'Sculpture' is used here to make a distinction between the work of contemporary artists and classical garden statuary. The latter is appropriate for traditional and historic gardens; the former is appropriate for contemporary gardens.
Original sculpture was produced for western gardens in the ancient and classical periods. The practice of using sculpture out of doors ended with the arrival of Christianity: sculpture was then associated with paganism and the idolatrous worship of graven images. With the renaissance, the placing of sculpture in gardens resumed and has continued almost unabated. It was common fora sculpture programme to be an integral part of the garden design process and some sculptors were garden designers.

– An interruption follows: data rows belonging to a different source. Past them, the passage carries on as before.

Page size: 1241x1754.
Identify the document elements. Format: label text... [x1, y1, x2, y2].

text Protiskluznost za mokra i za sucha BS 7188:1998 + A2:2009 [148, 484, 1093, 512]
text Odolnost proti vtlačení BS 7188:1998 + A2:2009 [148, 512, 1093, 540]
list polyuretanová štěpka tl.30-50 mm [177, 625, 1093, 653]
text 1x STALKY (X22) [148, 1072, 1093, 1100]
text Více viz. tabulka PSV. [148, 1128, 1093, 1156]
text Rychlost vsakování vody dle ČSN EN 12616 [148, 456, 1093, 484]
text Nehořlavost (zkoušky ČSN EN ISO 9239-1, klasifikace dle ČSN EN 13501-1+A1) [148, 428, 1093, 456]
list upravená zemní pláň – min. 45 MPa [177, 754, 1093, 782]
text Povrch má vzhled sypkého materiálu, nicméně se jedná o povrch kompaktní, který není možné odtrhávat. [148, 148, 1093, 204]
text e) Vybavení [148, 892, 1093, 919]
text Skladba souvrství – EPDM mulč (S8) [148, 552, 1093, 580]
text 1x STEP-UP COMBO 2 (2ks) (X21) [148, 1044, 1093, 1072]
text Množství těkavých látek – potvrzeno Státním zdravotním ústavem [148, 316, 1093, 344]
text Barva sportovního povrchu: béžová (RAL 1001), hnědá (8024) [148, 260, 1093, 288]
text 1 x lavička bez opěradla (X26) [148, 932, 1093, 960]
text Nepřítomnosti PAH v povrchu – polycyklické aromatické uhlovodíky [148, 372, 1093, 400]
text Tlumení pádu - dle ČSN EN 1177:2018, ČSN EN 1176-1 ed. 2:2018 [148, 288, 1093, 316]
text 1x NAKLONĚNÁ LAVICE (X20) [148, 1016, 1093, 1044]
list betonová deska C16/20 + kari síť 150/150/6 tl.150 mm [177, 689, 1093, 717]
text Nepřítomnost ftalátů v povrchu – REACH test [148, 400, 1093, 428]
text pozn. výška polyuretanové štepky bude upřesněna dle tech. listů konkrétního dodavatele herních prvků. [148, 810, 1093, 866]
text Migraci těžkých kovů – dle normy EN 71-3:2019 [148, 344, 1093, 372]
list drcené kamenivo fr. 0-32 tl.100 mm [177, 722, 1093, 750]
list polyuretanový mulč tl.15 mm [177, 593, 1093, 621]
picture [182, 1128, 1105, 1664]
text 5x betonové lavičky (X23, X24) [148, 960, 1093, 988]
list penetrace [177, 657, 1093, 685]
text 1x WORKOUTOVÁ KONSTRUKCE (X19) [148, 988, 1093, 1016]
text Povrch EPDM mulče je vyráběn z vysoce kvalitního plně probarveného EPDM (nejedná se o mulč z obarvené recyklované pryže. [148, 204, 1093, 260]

The development of abstract art in the twentieth century caused a hiatus in the history of gaden sculpture. Shapes and forms were abstracted from nature. Sculpture was abstracted from its context though it continued to be placed out of doors. Henry Moore is a case in point. He considered it humiliating to work under the direction of an architect or other designer but was keenly interested in the positioning of his sculptures. Other abstract artists were uninterested in the context of their sculpture, preferring their work to be placed in 'white box' art galleries. The term 'white box' signifies that the gallery was a neutral space. There was no relationship between the sculpture and it setting.
With regard to sculpture, these trends run counter to the process of absraction. Works of art are contextualised; they are installed in specific locations; sculptures are installed in gardens, sometimes eliminating the distinction between the 'sculpture' and the 'garden'. After gaining a reputation in Installation Art, Robert Irwin was commissioned to design the 'garden' of the Getty Center in Los Angeles.
Conceptual Art, which deals essentially in ideas, also tends to relate 'interventions' to specific locations, which can be gardens. It remains to be seen whether Conceptual Art will have a significant impact on garden design.